Il y a des rencontres nécessaires, évidentes, comme des croisements de vie inéluctables. C’est ainsi que je ressens, à chaque fois, le petit choc, le mini séisme, le réveil en quelque sorte, à la sortie d’un livre qui me (re)construit. Il n’en faut pas beaucoup, quelques mots justes, quelques images magnétiques et le voyage est là…
En plongée dans l’un des bacs de mon Libraire Le Divan Jeunesse, j’avoue m’être arrêtée sur une couverture rouge et fleurie qui m’a tapée dans l’oeil… Et puis, ce titre court comme une poignée de lettres, presque malingre. Sans majuscule, sans ponctuation, en toute simplicité, comme en suspension, sans début, sans fin… Juste une injonction qui vous interpelle et vous invite à aller plus loin, à tourner la page et entrer dans l’histoire.
L’enfant était assis là sur son île.
Il regardait le monde et réfléchissait.

> EXERCICES À RÉALISER:
A: Dans le texte sur la découverte d'un livre jeunesse, de quelle couleur est la couverture remarquée dans le bac du libraire ?
B: Prolongez le texte sur la découverte d'un livre jeunesse en reprenant juste après sa dernière phrase.

> EXTRAITS DE DONNÉES:

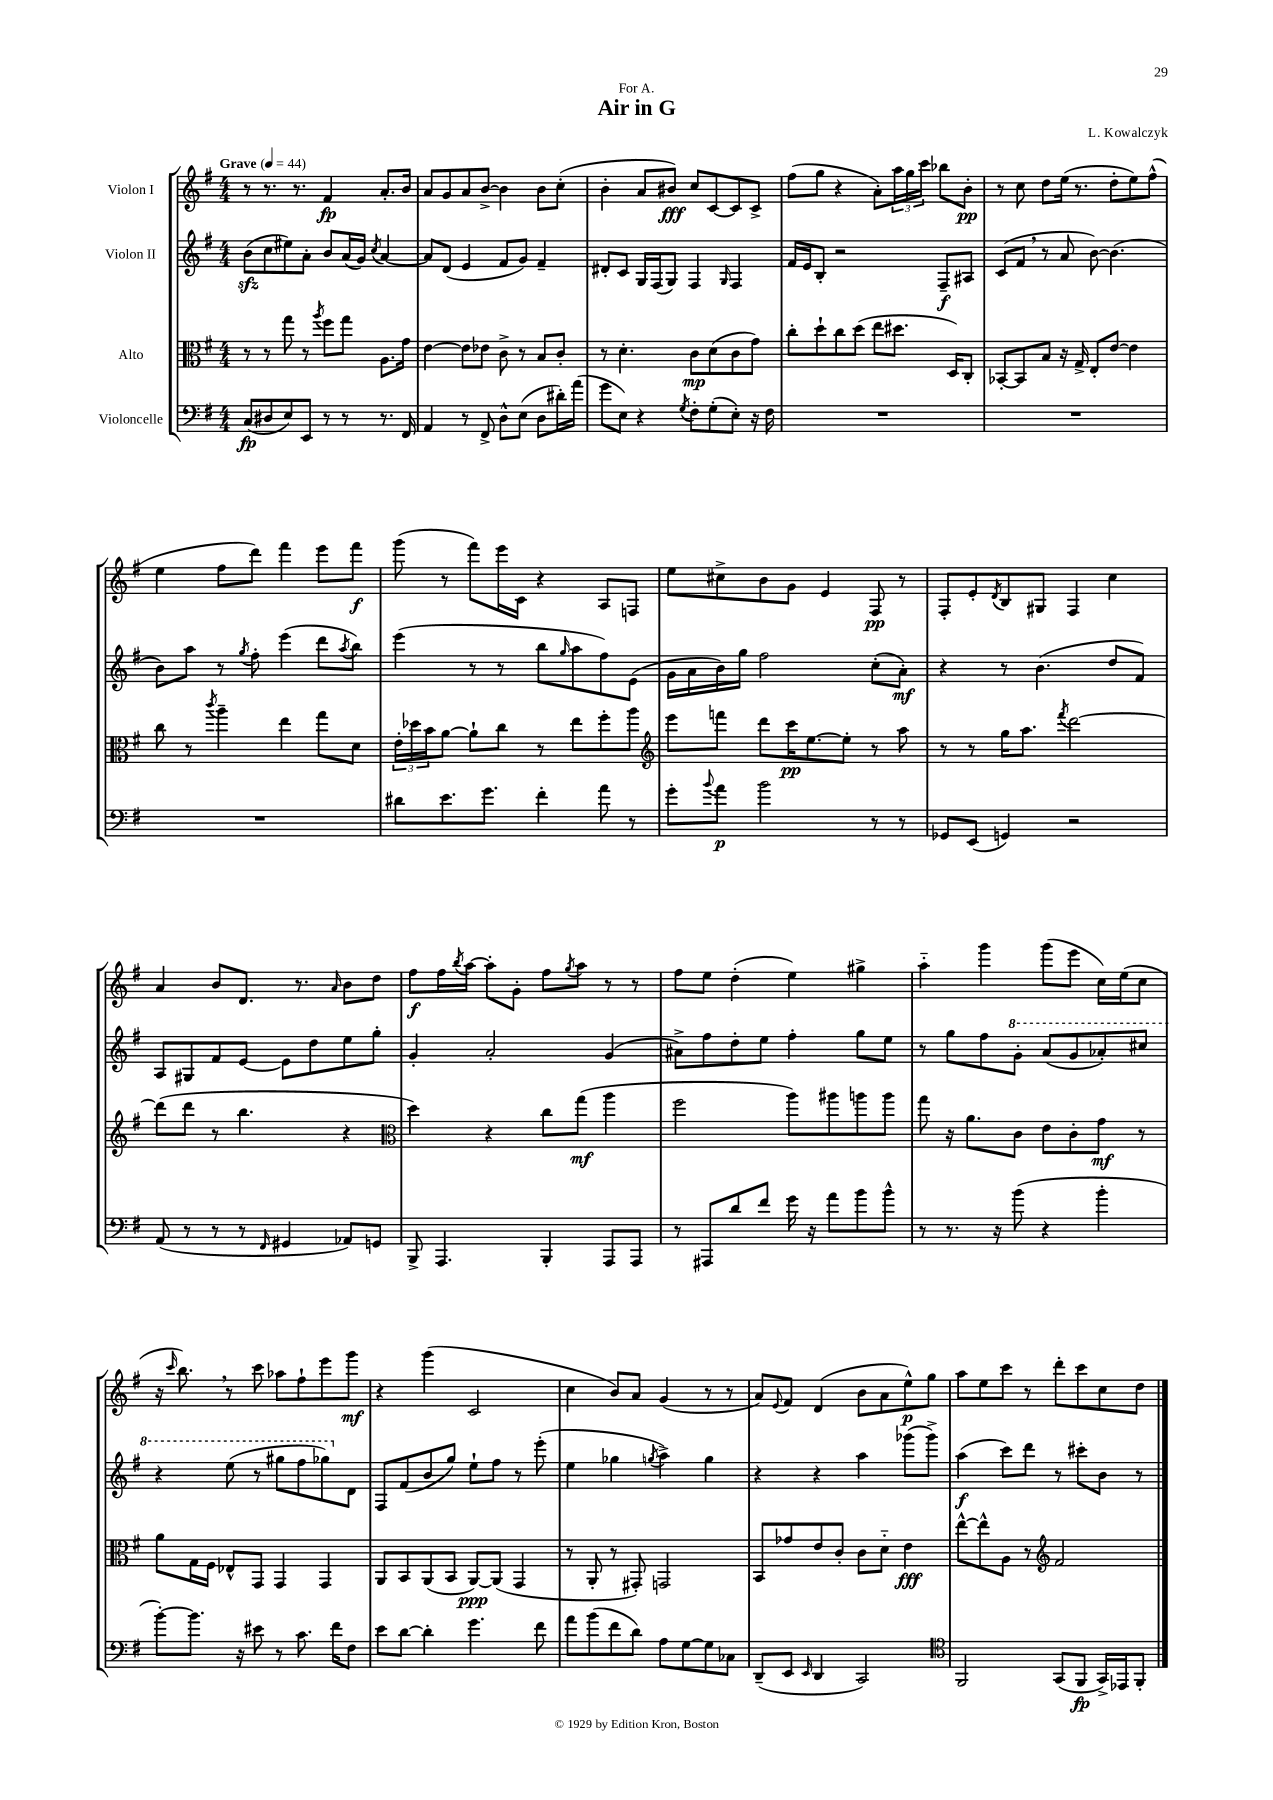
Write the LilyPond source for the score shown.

\header { title = "Air in G" composer = "L. Kowalczyk" dedication = "For A." }
<<
\new StaffGroup <<
\new Staff = "s0" \with { instrumentName = "Violon I" } {
    \clef treble \key g \major \numericTimeSignature \time 4/4 \tempo "Grave" 4 = 44
    r8 r8. r8. fis'4\fp a'8.-. b'16 |
    a'8 g'8 a'8 b'8~-> b'4 b'8 c''8-.( |
    b'4-. a'8 bis'8\fff) c''8 c'8~ c'8 c'8-> |
    fis''8( g''8 r4 a'8-.) \tuplet 3/2 { a''16 g''16 c'''16 } bes''8 b'8-.\pp |
    r8 c''8 d''8 e''16( r8. d''8-. e''8) fis''8-^( |
    e''4 fis''8 d'''8) fis'''4 e'''8 fis'''8\f |
    g'''8( r8 fis'''8) e'''16 c'16 r4 a8 f8 |
    e''8 cis''8-> b'8 g'8 e'4 fis8\pp r8 |
    fis8-. e'8-. \acciaccatura { d'8 } b8 gis8 fis4 c''4 |
    a'4 b'8 d'8. r8. \grace { a'16 } b'8 d''8 |
    fis''8\f fis''16 \acciaccatura { b''8 } a''16~ a''8-. g'8-. fis''8 \acciaccatura { g''8 } a''8 r8 r8 |
    fis''8 e''8 d''4-.( e''4) gis''4-> |
    a''4-_ g'''4 g'''8( e'''8 c''16) e''16( c''8 |
    r16 \grace { c'''16 } b''8.) \breathe r8 c'''8 aes''8 fis''8-! e'''8 g'''8\mf |
    r4 g'''4( c'2 |
    c''4 b'8) a'8 g'4( r8 r8 |
    a'8) \appoggiatura { e'8 } fis'8 d'4( b'8 a'8 e''8-^\p) g''8 |
    a''8 e''8 c'''8 r8 d'''8-. c'''8 c''8 d''8 \bar "|." |
}
\new Staff = "s1" \with { instrumentName = "Violon II" } {
    \clef treble \key g \major \numericTimeSignature \time 4/4
    b'8\sfz( c''8 eis''8) a'8-. b'8 a'16( g'16) \acciaccatura { c''8 } a'4~ |
    a'8 d'8( e'4 fis'8 g'8) fis'4-- |
    dis'8-. c'8 g16 fis16( g8) fis4 \grace { g16 } fis4 |
    fis'16 e'16 b8-. r2 fis8--\f ais8 |
    c'8( fis'8 \breathe r8 a'8 b'8~) b'4.( |
    b'8) a''8 r8 \acciaccatura { g''8 } fis''8-. e'''4( d'''8 \acciaccatura { a''8 } b''8) |
    e'''4( r8 r8 b''8 \grace { g''16 } a''8 fis''8) e'8( |
    g'16 a'16 b'16) g''16 fis''2 c''8-.( a'8-.\mf) |
    r4 r8 b'4.( d''8 fis'8) |
    a8 gis8 fis'8 e'8~ e'8 d''8 e''8 g''8-. |
    g'4-. a'2-. g'4( |
    ais'8->) fis''8 d''8-. e''8 fis''4-. g''8 e''8 |
    r8 g''8 fis''8 \ottava #1 g''8-. a''8( g''8 aes''8-.) cis'''8 |
    r4 e'''8( r8 gis'''8 fis'''8 ges'''8) \ottava #0 d'8 |
    fis8 fis'8( b'8 g''8) e''8-! fis''8 r8 e'''8-.( |
    e''4 ges''4 \acciaccatura { g''8 } a''4->) g''4 |
    r4 r4 a''4 ges'''8( ges'''8->) |
    a''4\f( c'''8) d'''8 r8 cis'''8-. b'8 r8 \bar "|." |
}
\new Staff = "s2" \with { instrumentName = "Alto" } {
    \clef alto \key g \major \numericTimeSignature \time 4/4
    r8 r8 g''8 r8 \acciaccatura { a''8 } fis''8 g''8 a8. g'16 |
    e'4~ e'8 ees'8 c'8-> r8 b8 c'8-. |
    r8 d'4.-. c'8\mp d'8( c'8 g'8) |
    c''8-. d''8-! c''8 d''8( e''8 dis''8. d16) c8-. |
    bes,8~-. bes,8 b8 r16 g16-> e8-. e'8~ e'4 |
    c''8 r8 \acciaccatura { c'''8 } a''4-- e''4 g''8 d'8 |
    \tuplet 3/2 { e'16-. des''16 b'16 } a'8~ a'8-! c''8 r8 e''8 fis''8-. a''8 |
    \clef treble e'''8 f'''8 d'''8 c'''16\pp e''8.~ e''8-. r8 a''8 |
    r8 r8 g''16 a''8. \acciaccatura { fis'''8 } d'''2~ |
    d'''8( d'''8 r8 b''4. r4 |
    \clef alto d''4) r4 c''8 g''8\mf( a''4 |
    fis''2 a''8) ais''8 a''8 a''8 |
    g''8 r16 a'8. c'8 e'8 c'8-. g'8\mf r8 |
    a'8 g16 fis16 ees8-^ g,8 g,4 g,4 |
    a,8 b,8 a,8( b,8 a,8~\ppp) a,8( g,4 |
    r8 a,8-. r8 gis,8-.) g,2 |
    b,8 ges'8 e'8 c'8-. c'8 d'8-_ e'4\fff |
    e''8~-^ e''8-^ a8 r8 \clef treble fis'2 \bar "|." |
}
\new Staff = "s3" \with { instrumentName = "Violoncelle" } {
    \clef bass \key g \major \numericTimeSignature \time 4/4
    c8\fp( dis8 e8) e,8 r8 r8 r8. fis,16 |
    a,4 r8 fis,8-> d8-^ e8( d8 dis'16-.) a'16( |
    g'8 e8) r4 \acciaccatura { g8 } fis8-. g8-.( e8-.) r16 fis16 |
    R1 |
    R1 |
    R1 |
    dis'8 e'8. g'8. fis'4-. a'8 r8 |
    g'8-. \appoggiatura { b'8 } a'8\p b'2 r8 r8 |
    ges,8 e,8( g,4) r2 |
    a,8( r8 r8 r8 \grace { fis,16 } gis,4 aes,8) g,8 |
    b,,8-> a,,4. b,,4-. a,,8 a,,8 |
    r8 ais,,8 d'8 fis'8 g'16 r16 a'8 b'8 b'8-^ |
    r8 r8. r16 b'8( r4 b'4-. |
    b'8~-.) b'8. r16 eis'8 r8 c'8. fis'16 fis8 |
    e'8 d'8~ d'4-. g'4. fis'8 |
    a'8 b'8( fis'8 d'8) a8 g8~ g8 ces8 |
    d,8--( e,8 \grace { e,16 } d,4 c,2) |
    \clef tenor fis,2 g,8( fis,8\fp g,16->) ees,16 fis,8-. \bar "|." |
}
>>
>>
\layout { \context { \Score \remove "Bar_number_engraver" } }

> RÉPONSES PAR EXERCICE:
A: Elle est rouge et fleurie.

B:
J’avoue avoir souri en lisant le nom de l’auteur et celui de l’illustrateur, mise en appétit par leur talent respectif et par la curiosité de les découvrir dans un exercice inédit pour moi. Et j’ai plongé. En apnée. Pendant quelques secondes, quelques minutes, je ne sais plus, le temps s’est arrêté pour que j’écoute ce que cet enfant, depuis son île, le ventre rond de sa mère, avait à dire, à me dire. Un constat sur les maux de la planète, comme un manifeste, brutal mais terriblement juste, et toujours cruellement d’actualité.
L’enfant vit la misère.
Il se dit il faudra apprendre à additionner, soustraire et multiplier, et puis à diviser.
Il faudra apprendre à partager l’argent, le pain, l’air et la terre.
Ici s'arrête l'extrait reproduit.